- _Text passage_:
*** Begin section ***

Death triggers deemed disposition of capital property at fair market value. You pay tax on the gain personally. But assets inside corporations do not get revalued. When the corporation later sells those assets, tax applies again on the same gain. Combined rate reaches 55% for capital property and 81% for land inventory. The estate inherits shares at stepped-up cost, but that high cost base means nothing when corporate assets sell at their original low values.

Terminal tax returns follow special rules. Income accrues to date of death. RRSP and RRIF values become taxable unless transferred to a spouse or dependent child. Rights or things can be filed on a separate return with additional graduated rates and personal exemptions. Returns are due the later of April 30 or six months after death. Tax from deemed dispositions can be paid over ten years with security. Without a clearance certificate, executors face personal liability for unpaid taxes.

Double taxation destroys value unless you act. This session teaches you five proven strategies eliminating the double tax:

  • Sell corporate shares directly to third parties avoiding asset-level tax entirely
  • Pipeline using high ACB from deemed disposition withdrawing corporate funds tax-free over time
  • Subsection 164(6) capital loss carryback from share redemptions in first estate year
  • Use capital losses against investment gains in the estate or distribute shares to beneficiaries
  • Paragraph 88(1)(d) bump stepping up non-depreciable capital property without time limits

Each strategy solves different problems. Pipelines work perfectly for active businesses continuing operations but fail when claiming capital gains exemptions due to section 84.1. Capital loss carrybacks under subsection 164(6) must happen in the estate's first taxation year creating tight deadlines. The paragraph 88(1)(d) bump has no time limit but only applies to non-depreciable capital property like land and shares. Knowing which strategy fits your client's situation prevents costly mistakes.

*** End section ***

- _Dataset entries_:

*** Begin section ***

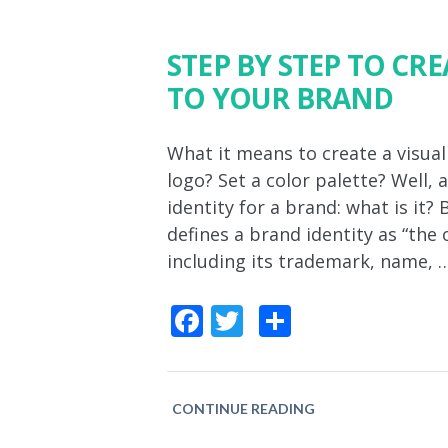
STEP BY STEP TO CRE
TO YOUR BRAND
What it means to create a visual
logo? Set a color palette? Well, 
identity for a brand: what is it
defines a brand identity as “the
including its trademark, name, 
Facebook
Twitter
Share
CONTINUE READING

*** End section ***

- _Required action_: Quote the passage on taxes at death word for word, starting at "Terminal tax returns" and ending at "for unpaid taxes.".

- _Result below_:
Terminal tax returns follow special rules. Income accrues to date of death. RRSP and RRIF values become taxable unless transferred to a spouse or dependent child. Rights or things can be filed on a separate return with additional graduated rates and personal exemptions. Returns are due the later of April 30 or six months after death. Tax from deemed dispositions can be paid over ten years with security. Without a clearance certificate, executors face personal liability for unpaid taxes.